İsviçre’de Katolik Kilisesine yönelik resmi soruşturmada, 1950’li yıllardan bu yana yaşanan yaklaşık 1000 cinsel taciz vakası tespit edildi.
Vakaların bir çoğunda çocukların söz konusu olduğu belirtilirken, soruşturma raporunda kurbanların yüzde 56’sının da erkek olduğu vurgulandı. Suçlananların çok büyük çoğunluğu da erkek.
Zürih Üniversitesi’nden araştırmacılar ayrıca, “yaygın bir şekilde olayların örtülmeye çalışıldığına” dair kanıtlara da ulaştı.
Raporun yazarları “Tespit ettiğimiz vakalar, hiç şüphesiz buz dağının görünen ucu” dedi.
Monika Dommann ve Marietta Meier, Kilise’nin talebiyle giriştikleri bir yıllık soruşturmadan sonra bir rapor yazdı.
Araştırmacılara kilise arşivlerine erişim sağlandı, ayrıca cinsel tacizden etkilenen bazı kurbanlarla söyleşiler yaptılar.
Ancak Domann ve Meier “sayısız” diğer belgeye erişim verilmediğini söylediler.
Araştırmacılar, iki piskoposlukta kayıtların yok edildiğine ve ihbar edilen her cinsel taciz vakasının kayıtlara geçirilip, arşivlenmediğine dair kanıtlar bulduklarını belirttiler.

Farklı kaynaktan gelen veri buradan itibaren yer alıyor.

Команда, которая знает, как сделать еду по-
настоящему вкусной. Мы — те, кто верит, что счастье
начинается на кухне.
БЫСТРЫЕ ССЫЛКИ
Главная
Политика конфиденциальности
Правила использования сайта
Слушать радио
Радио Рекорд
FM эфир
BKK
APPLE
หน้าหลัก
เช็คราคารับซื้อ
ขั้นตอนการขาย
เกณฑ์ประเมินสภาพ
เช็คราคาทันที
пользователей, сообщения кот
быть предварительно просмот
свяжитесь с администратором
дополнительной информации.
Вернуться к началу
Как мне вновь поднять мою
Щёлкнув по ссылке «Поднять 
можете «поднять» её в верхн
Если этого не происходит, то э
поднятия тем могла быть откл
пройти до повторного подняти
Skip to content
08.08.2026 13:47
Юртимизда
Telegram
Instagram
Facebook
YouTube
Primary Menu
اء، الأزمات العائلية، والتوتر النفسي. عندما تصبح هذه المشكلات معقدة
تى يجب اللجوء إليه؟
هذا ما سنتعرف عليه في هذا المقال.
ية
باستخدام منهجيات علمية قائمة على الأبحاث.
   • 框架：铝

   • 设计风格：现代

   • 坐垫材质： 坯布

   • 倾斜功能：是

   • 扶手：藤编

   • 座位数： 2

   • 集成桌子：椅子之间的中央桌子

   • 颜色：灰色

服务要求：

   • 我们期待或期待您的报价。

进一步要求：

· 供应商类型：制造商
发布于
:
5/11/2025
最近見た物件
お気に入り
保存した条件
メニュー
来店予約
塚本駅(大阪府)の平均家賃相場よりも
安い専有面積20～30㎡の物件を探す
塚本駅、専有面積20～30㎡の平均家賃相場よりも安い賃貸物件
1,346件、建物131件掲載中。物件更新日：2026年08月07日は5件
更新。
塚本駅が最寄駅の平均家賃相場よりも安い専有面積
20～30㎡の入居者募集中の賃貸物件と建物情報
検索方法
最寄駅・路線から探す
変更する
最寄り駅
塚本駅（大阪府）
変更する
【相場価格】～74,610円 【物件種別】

Dommann ve Meier “Araştırmadan öğrendiğimiz kadarıyla, vakaların sadece küçük bir kısmı bildiriliyor” dedi.
Taciz vakalarının yarıdan fazlasının genelde günah çıkarmada, kilise görevlerinde, çocuk kulüplerindeki ve vakıflarındaki dini eğitimler sırasında yaşandığı kaydedildi.
Tacizlerin yüzde 30’unun da kiliseye ait yetimhanelerle, yatılı ve gündüzlü okullarda gerçekleştiği vurgulandı.
'Kilise üzerini örttü'
Uzmanlar, cinsel taciz olaylarını belgelemenin dışında, kilise yetkililerinin vakalar karşısında ne yaptıklarını da inceledi. Birçok olayın “gizlendiği, üzerinin örtüldüğü ya da önemsizmiş gibi gösterilmeye çalışıldığı” ifade edildi.
Raporda, aralarında kardinallerin de bulunduğu bazı yetkililer, cinsel tacizden etkilenenler adına daha çok şey yapmadıkları için eleştirildi.
Tacizle suçlanan din adamlarının “sistematik” bir biçimde yine yetki sahibi olacakları başka yerlere, bazen de soruşturmadan kaçmak için ülke dışına atandıkları söyleniyor. Ayrıca, “Böyle yaparak Katolik Kilisesi’nin ve yetkililerinin çıkarları, cemaatin güvenliğinin ve iyiliğinin önünde tutulmuş oldu” denildi.
Araştırmacılar, tavrın çeşitli cinsel taciz skandallarının ortaya çıkmaya başladığı 21. yüzyıla kadar değişmediğini de ifade ediyor.